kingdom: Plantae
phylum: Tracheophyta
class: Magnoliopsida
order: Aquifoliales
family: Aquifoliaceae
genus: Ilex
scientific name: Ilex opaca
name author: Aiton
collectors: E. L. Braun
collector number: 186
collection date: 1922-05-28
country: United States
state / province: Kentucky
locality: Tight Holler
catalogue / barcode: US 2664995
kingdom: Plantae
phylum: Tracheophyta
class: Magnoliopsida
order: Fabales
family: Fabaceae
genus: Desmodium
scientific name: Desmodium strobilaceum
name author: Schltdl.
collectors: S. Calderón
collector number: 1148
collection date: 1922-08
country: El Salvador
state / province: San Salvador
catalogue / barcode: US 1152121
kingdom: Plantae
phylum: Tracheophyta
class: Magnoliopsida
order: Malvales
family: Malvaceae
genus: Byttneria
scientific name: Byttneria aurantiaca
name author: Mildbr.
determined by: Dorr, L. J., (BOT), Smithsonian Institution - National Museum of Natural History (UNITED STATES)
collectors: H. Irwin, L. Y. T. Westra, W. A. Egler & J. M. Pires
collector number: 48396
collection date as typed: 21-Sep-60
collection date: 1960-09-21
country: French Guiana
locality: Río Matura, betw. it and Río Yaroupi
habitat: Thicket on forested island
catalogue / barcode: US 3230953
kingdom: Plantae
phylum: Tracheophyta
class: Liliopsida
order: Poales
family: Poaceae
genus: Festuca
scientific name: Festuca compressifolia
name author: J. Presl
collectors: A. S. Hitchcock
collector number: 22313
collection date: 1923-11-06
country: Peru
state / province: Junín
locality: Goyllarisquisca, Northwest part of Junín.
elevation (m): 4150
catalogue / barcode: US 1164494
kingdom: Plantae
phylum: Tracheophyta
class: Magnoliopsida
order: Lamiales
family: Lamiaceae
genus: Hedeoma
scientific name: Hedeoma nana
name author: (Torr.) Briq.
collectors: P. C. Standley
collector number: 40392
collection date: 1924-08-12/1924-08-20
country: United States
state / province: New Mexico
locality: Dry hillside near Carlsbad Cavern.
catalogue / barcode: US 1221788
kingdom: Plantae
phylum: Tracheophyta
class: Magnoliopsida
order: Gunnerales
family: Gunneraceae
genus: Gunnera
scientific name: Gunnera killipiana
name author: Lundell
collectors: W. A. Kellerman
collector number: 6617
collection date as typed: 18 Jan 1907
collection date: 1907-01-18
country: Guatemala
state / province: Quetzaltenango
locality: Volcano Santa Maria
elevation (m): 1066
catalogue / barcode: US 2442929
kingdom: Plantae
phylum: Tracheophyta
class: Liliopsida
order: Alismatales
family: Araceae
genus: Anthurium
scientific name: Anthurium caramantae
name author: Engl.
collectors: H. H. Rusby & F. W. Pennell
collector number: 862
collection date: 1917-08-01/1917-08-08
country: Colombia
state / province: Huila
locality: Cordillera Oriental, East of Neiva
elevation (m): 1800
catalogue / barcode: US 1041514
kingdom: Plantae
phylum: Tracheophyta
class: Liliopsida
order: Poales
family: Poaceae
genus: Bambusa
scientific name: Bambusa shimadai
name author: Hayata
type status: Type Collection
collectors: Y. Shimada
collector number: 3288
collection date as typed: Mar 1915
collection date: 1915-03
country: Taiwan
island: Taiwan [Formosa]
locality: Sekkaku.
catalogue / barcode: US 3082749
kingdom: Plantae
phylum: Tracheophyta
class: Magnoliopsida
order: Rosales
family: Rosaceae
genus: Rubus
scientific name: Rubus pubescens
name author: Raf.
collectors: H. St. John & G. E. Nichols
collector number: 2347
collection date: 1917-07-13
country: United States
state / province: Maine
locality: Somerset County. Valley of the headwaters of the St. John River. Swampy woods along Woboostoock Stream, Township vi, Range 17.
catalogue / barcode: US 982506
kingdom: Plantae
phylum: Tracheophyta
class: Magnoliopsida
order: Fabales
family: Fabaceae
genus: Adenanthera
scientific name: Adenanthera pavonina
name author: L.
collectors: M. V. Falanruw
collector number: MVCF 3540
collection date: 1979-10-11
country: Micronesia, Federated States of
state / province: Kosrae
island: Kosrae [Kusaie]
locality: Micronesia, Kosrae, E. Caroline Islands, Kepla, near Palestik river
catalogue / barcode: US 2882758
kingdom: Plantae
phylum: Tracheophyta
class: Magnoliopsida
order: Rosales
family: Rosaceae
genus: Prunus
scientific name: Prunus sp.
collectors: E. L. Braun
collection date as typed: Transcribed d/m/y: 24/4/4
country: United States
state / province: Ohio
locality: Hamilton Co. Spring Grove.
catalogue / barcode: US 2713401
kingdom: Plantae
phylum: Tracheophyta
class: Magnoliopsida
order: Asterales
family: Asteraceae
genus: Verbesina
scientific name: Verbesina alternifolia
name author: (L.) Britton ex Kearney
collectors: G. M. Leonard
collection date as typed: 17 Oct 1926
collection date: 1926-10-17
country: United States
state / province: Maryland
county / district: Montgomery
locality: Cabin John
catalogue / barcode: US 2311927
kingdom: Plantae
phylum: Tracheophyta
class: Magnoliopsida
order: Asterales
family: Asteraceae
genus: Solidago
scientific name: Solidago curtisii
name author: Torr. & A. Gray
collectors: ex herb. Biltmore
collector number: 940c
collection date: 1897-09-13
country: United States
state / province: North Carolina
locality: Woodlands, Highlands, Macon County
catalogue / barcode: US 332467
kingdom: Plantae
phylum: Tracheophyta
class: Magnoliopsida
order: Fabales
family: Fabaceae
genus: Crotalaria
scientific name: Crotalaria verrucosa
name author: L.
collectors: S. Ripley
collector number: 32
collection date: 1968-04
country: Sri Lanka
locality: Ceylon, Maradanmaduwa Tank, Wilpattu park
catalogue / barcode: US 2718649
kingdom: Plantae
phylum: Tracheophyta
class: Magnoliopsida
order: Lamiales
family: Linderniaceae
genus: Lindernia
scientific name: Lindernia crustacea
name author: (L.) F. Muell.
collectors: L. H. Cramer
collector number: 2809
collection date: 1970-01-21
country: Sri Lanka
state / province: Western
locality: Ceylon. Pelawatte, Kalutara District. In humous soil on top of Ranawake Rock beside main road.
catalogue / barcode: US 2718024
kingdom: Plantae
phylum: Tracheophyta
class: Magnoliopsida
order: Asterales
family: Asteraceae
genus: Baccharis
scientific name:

Short problem.
Convert the listing into a JSON array of strings, with each line as one string and blank lines omitted.

Output of the task.
[
  "kingdom: Plantae",
  "phylum: Tracheophyta",
  "class: Magnoliopsida",
  "order: Aquifoliales",
  "family: Aquifoliaceae",
  "genus: Ilex",
  "scientific name: Ilex opaca",
  "name author: Aiton",
  "collectors: E. L. Braun",
  "collector number: 186",
  "collection date: 1922-05-28",
  "country: United States",
  "state / province: Kentucky",
  "locality: Tight Holler",
  "catalogue / barcode: US 2664995",
  "kingdom: Plantae",
  "phylum: Tracheophyta",
  "class: Magnoliopsida",
  "order: Fabales",
  "family: Fabaceae",
  "genus: Desmodium",
  "scientific name: Desmodium strobilaceum",
  "name author: Schltdl.",
  "collectors: S. Calderón",
  "collector number: 1148",
  "collection date: 1922-08",
  "country: El Salvador",
  "state / province: San Salvador",
  "catalogue / barcode: US 1152121",
  "kingdom: Plantae",
  "phylum: Tracheophyta",
  "class: Magnoliopsida",
  "order: Malvales",
  "family: Malvaceae",
  "genus: Byttneria",
  "scientific name: Byttneria aurantiaca",
  "name author: Mildbr.",
  "determined by: Dorr, L. J., (BOT), Smithsonian Institution - National Museum of Natural History (UNITED STATES)",
  "collectors: H. Irwin, L. Y. T. Westra, W. A. Egler & J. M. Pires",
  "collector number: 48396",
  "collection date as typed: 21-Sep-60",
  "collection date: 1960-09-21",
  "country: French Guiana",
  "locality: Río Matura, betw. it and Río Yaroupi",
  "habitat: Thicket on forested island",
  "catalogue / barcode: US 3230953",
  "kingdom: Plantae",
  "phylum: Tracheophyta",
  "class: Liliopsida",
  "order: Poales",
  "family: Poaceae",
  "genus: Festuca",
  "scientific name: Festuca compressifolia",
  "name author: J. Presl",
  "collectors: A. S. Hitchcock",
  "collector number: 22313",
  "collection date: 1923-11-06",
  "country: Peru",
  "state / province: Junín",
  "locality: Goyllarisquisca, Northwest part of Junín.",
  "elevation (m): 4150",
  "catalogue / barcode: US 1164494",
  "kingdom: Plantae",
  "phylum: Tracheophyta",
  "class: Magnoliopsida",
  "order: Lamiales",
  "family: Lamiaceae",
  "genus: Hedeoma",
  "scientific name: Hedeoma nana",
  "name author: (Torr.) Briq.",
  "collectors: P. C. Standley",
  "collector number: 40392",
  "collection date: 1924-08-12/1924-08-20",
  "country: United States",
  "state / province: New Mexico",
  "locality: Dry hillside near Carlsbad Cavern.",
  "catalogue / barcode: US 1221788",
  "kingdom: Plantae",
  "phylum: Tracheophyta",
  "class: Magnoliopsida",
  "order: Gunnerales",
  "family: Gunneraceae",
  "genus: Gunnera",
  "scientific name: Gunnera killipiana",
  "name author: Lundell",
  "collectors: W. A. Kellerman",
  "collector number: 6617",
  "collection date as typed: 18 Jan 1907",
  "collection date: 1907-01-18",
  "country: Guatemala",
  "state / province: Quetzaltenango",
  "locality: Volcano Santa Maria",
  "elevation (m): 1066",
  "catalogue / barcode: US 2442929",
  "kingdom: Plantae",
  "phylum: Tracheophyta",
  "class: Liliopsida",
  "order: Alismatales",
  "family: Araceae",
  "genus: Anthurium",
  "scientific name: Anthurium caramantae",
  "name author: Engl.",
  "collectors: H. H. Rusby & F. W. Pennell",
  "collector number: 862",
  "collection date: 1917-08-01/1917-08-08",
  "country: Colombia",
  "state / province: Huila",
  "locality: Cordillera Oriental, East of Neiva",
  "elevation (m): 1800",
  "catalogue / barcode: US 1041514",
  "kingdom: Plantae",
  "phylum: Tracheophyta",
  "class: Liliopsida",
  "order: Poales",
  "family: Poaceae",
  "genus: Bambusa",
  "scientific name: Bambusa shimadai",
  "name author: Hayata",
  "type status: Type Collection",
  "collectors: Y. Shimada",
  "collector number: 3288",
  "collection date as typed: Mar 1915",
  "collection date: 1915-03",
  "country: Taiwan",
  "island: Taiwan [Formosa]",
  "locality: Sekkaku.",
  "catalogue / barcode: US 3082749",
  "kingdom: Plantae",
  "phylum: Tracheophyta",
  "class: Magnoliopsida",
  "order: Rosales",
  "family: Rosaceae",
  "genus: Rubus",
  "scientific name: Rubus pubescens",
  "name author: Raf.",
  "collectors: H. St. John & G. E. Nichols",
  "collector number: 2347",
  "collection date: 1917-07-13",
  "country: United States",
  "state / province: Maine",
  "locality: Somerset County. Valley of the headwaters of the St. John River. Swampy woods along Woboostoock Stream, Township vi, Range 17.",
  "catalogue / barcode: US 982506",
  "kingdom: Plantae",
  "phylum: Tracheophyta",
  "class: Magnoliopsida",
  "order: Fabales",
  "family: Fabaceae",
  "genus: Adenanthera",
  "scientific name: Adenanthera pavonina",
  "name author: L.",
  "collectors: M. V. Falanruw",
  "collector number: MVCF 3540",
  "collection date: 1979-10-11",
  "country: Micronesia, Federated States of",
  "state / province: Kosrae",
  "island: Kosrae [Kusaie]",
  "locality: Micronesia, Kosrae, E. Caroline Islands, Kepla, near Palestik river",
  "catalogue / barcode: US 2882758",
  "kingdom: Plantae",
  "phylum: Tracheophyta",
  "class: Magnoliopsida",
  "order: Rosales",
  "family: Rosaceae",
  "genus: Prunus",
  "scientific name: Prunus sp.",
  "collectors: E. L. Braun",
  "collection date as typed: Transcribed d/m/y: 24/4/4",
  "country: United States",
  "state / province: Ohio",
  "locality: Hamilton Co. Spring Grove.",
  "catalogue / barcode: US 2713401",
  "kingdom: Plantae",
  "phylum: Tracheophyta",
  "class: Magnoliopsida",
  "order: Asterales",
  "family: Asteraceae",
  "genus: Verbesina",
  "scientific name: Verbesina alternifolia",
  "name author: (L.) Britton ex Kearney",
  "collectors: G. M. Leonard",
  "collection date as typed: 17 Oct 1926",
  "collection date: 1926-10-17",
  "country: United States",
  "state / province: Maryland",
  "county / district: Montgomery",
  "locality: Cabin John",
  "catalogue / barcode: US 2311927",
  "kingdom: Plantae",
  "phylum: Tracheophyta",
  "class: Magnoliopsida",
  "order: Asterales",
  "family: Asteraceae",
  "genus: Solidago",
  "scientific name: Solidago curtisii",
  "name author: Torr. & A. Gray",
  "collectors: ex herb. Biltmore",
  "collector number: 940c",
  "collection date: 1897-09-13",
  "country: United States",
  "state / province: North Carolina",
  "locality: Woodlands, Highlands, Macon County",
  "catalogue / barcode: US 332467",
  "kingdom: Plantae",
  "phylum: Tracheophyta",
  "class: Magnoliopsida",
  "order: Fabales",
  "family: Fabaceae",
  "genus: Crotalaria",
  "scientific name: Crotalaria verrucosa",
  "name author: L.",
  "collectors: S. Ripley",
  "collector number: 32",
  "collection date: 1968-04",
  "country: Sri Lanka",
  "locality: Ceylon, Maradanmaduwa Tank, Wilpattu park",
  "catalogue / barcode: US 2718649",
  "kingdom: Plantae",
  "phylum: Tracheophyta",
  "class: Magnoliopsida",
  "order: Lamiales",
  "family: Linderniaceae",
  "genus: Lindernia",
  "scientific name: Lindernia crustacea",
  "name author: (L.) F. Muell.",
  "collectors: L. H. Cramer",
  "collector number: 2809",
  "collection date: 1970-01-21",
  "country: Sri Lanka",
  "state / province: Western",
  "locality: Ceylon. Pelawatte, Kalutara District. In humous soil on top of Ranawake Rock beside main road.",
  "catalogue / barcode: US 2718024",
  "kingdom: Plantae",
  "phylum: Tracheophyta",
  "class: Magnoliopsida",
  "order: Asterales",
  "family: Asteraceae",
  "genus: Baccharis",
  "scientific name:"
]